Note: minimizing the logistic loss is the same as maximizing the likelihood that $p_{w,b}(x)$ generated the data in the sample.

On the right is a contour plot of the logistic loss as a function of the parameters $w$ and $b$. Here $w$ is on the horizontal axis and $b$ is on the vertical axis. Each point in this parameter space would give us a different logistic regression curve on the left. As you can see, this loss function is smooth, convex, and has a unique local minimum! A good candidate for gradient descent (or in this case, more advanced convex optimization algorithms) to minimize the loss function.

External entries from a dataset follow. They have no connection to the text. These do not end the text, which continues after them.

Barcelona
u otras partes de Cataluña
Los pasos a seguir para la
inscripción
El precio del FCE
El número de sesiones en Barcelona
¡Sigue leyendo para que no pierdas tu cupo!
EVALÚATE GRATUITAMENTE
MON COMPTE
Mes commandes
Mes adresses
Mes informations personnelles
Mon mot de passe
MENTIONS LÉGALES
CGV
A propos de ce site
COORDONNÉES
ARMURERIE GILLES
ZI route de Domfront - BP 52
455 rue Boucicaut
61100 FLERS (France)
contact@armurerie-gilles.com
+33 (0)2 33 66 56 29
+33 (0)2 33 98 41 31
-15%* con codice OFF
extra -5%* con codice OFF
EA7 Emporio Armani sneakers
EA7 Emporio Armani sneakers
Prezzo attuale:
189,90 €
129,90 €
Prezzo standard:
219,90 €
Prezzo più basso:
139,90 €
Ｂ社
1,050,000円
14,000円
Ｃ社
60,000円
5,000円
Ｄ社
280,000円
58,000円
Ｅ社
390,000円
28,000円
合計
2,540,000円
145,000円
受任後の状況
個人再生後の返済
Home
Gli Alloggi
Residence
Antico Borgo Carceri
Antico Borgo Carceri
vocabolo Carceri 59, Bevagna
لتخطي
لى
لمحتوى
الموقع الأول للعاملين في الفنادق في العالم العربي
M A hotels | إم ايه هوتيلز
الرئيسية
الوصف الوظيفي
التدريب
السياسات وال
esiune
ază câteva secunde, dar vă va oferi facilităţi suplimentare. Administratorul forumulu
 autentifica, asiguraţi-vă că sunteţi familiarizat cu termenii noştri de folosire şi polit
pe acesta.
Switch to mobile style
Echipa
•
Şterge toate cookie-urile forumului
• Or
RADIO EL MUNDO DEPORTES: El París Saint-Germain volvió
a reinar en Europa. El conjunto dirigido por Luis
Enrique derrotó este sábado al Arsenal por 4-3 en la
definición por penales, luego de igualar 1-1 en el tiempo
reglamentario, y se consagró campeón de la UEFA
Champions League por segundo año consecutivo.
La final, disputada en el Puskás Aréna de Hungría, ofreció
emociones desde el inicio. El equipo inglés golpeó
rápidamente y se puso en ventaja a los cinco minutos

Data points, fit logistic regression, and loss function contour plot

Here is the same situation but using a contour plot of

$$\frac{\textrm{# incorrectly classified}}{\textrm{# of data points}}$$

Note that I am using a decision rule of predicting class $1$ if the model probability is greater than $0.5$. It is vitally important to understand that this decision step is distinct from the statistical modeling, and that a threshold of $0.5$ is not always appropriate. See this excellent answer for more details.

This is still a function of the same parameters $w, b$. I zoomed out some in this graph relative to the other graph to show more interesting features.

Data points, fit logistic regression, contour plot of fraction misclassified

Firstly note that this is a piecewise constant function! The fraction of samples which are incorrectly classified doesn’t change when you vary the parameters unless you pass over one of the sharp lines between different regions. So the gradient of this function is zero everywhere it is defined! It is not a good candidate for minimization using gradient descent. Minimizing a generic piecewise constant function is going to have to be, essentially, trial and error.

Finally note that logistic regression does not minimize the fraction misclassified! In fact, it doesn't even really make sense to talk about that without a decision threshold already in mind.

To summarize:

When we are fitting our model we want the model we get to accurately model the probability as a function of the features. We fit this by maximizing likelihood, which is equivalent to minimizing logistic loss. This minimization function is smooth as a function of the parameters, and so can be minimized using numerical analysis techniques.

We cannot discuss model accuracy until we have also implemented a decision rule: how do we take these probabilities and convert them into predictions? This is not part of modeling. The decision we make will depend on our use case (Is the decision expensive or cheap? What are the costs of misclassification both ways?). If we did attempt to "fit" the model to maximize accuracy we would run into a problem: the accuracy is a piecewise constant function of the parameters, so it is not amenable to minimization using any technique other than systematic search / trial and error.

Lastly: if all you are going to care about is classification accuracy, why even bother having a probability function at all? Just search for the cutoff value which gives you the best accuracy! In the multivariate case, just look for the hyperplane which best separates the data. You might be more interested in a SVM if this is your goal.